[PROBLEM STATEMENT]
Reproduce every line of the rows below verbatim, omitting the pictures.

==== TASK INPUTS ====

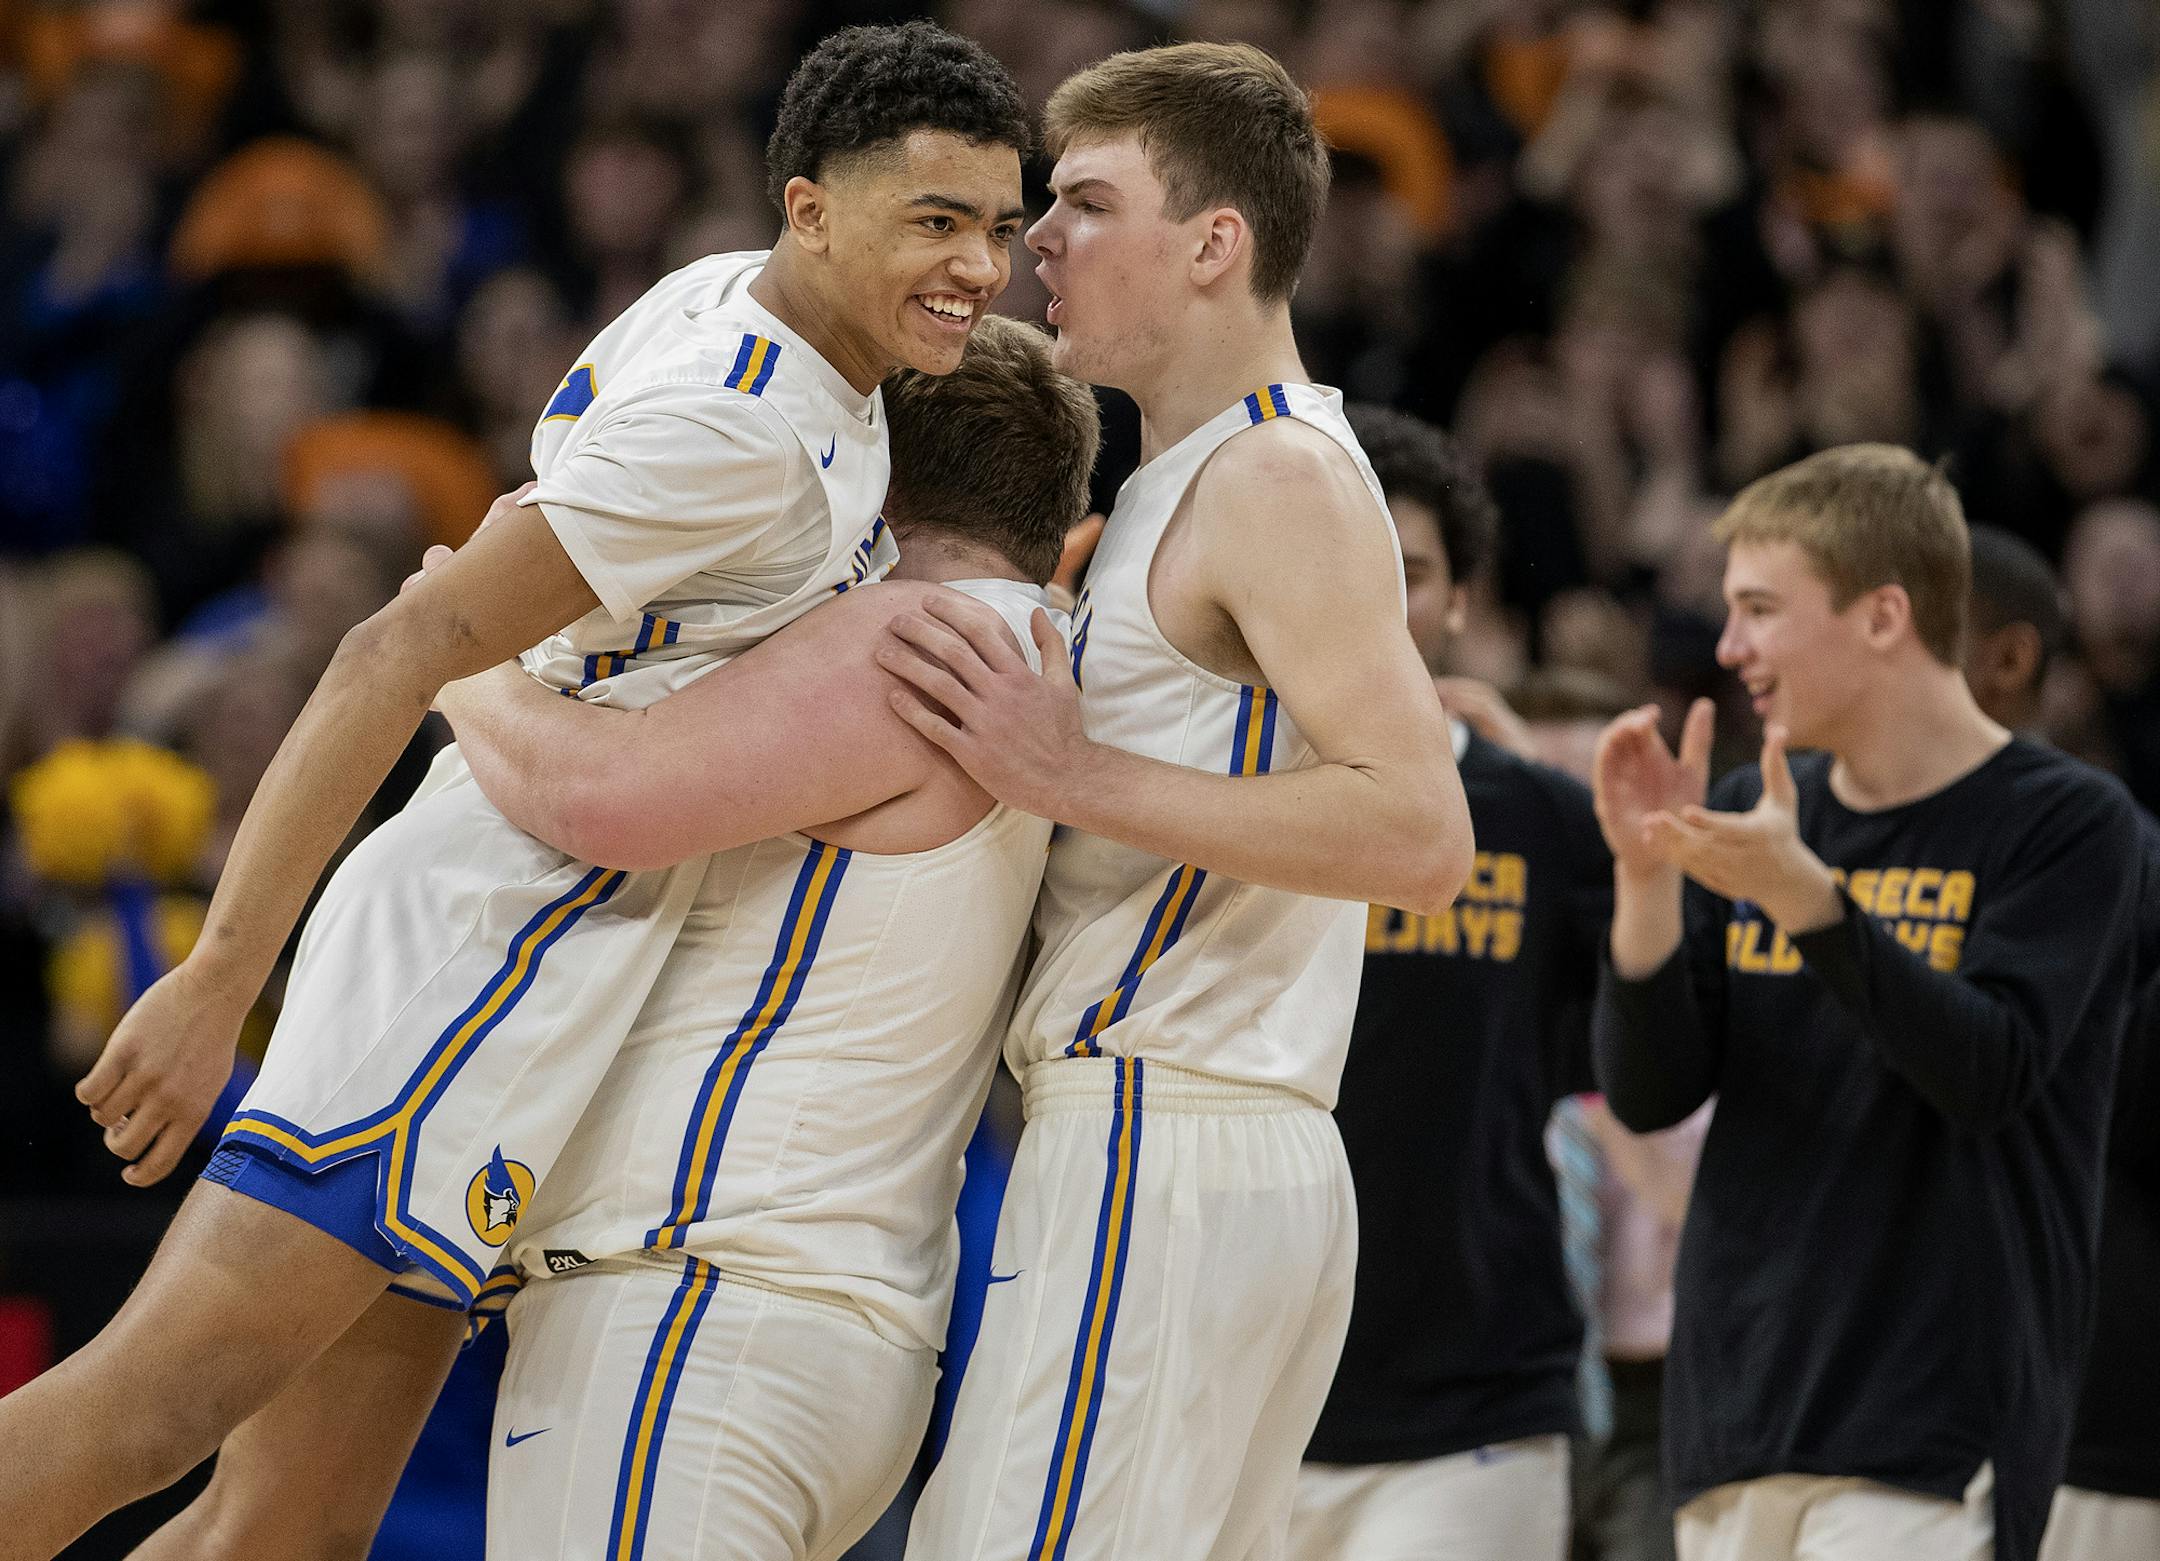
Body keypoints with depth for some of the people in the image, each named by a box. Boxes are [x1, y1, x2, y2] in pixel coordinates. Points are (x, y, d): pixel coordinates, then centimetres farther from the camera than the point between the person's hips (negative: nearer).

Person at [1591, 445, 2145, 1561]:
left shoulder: (2066, 821, -4)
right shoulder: (1752, 816, 13)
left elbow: (1988, 1072, -16)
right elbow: (1646, 1095, 8)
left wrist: (1804, 895, -25)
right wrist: (1647, 875, -8)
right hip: (1733, 1420, 6)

====

[REPLY TO THE EXERCISE]
Body keypoints with depth for some of the people in the image, each named by a box. Boxes are [x1, y1, x2, y2] in pixel coordinates. Points are (x, y, d): pixel coordinates, then centimetres farther from the camera than the point between the person's hips (negative: nearer).

Person at [1591, 445, 2145, 1561]:
left shoulder: (2066, 821, -4)
right shoulder: (1752, 816, 13)
left elbow: (1988, 1072, -16)
right elbow: (1646, 1095, 8)
left wrist: (1804, 895, -25)
right wrist: (1647, 875, -8)
right hip: (1733, 1420, 6)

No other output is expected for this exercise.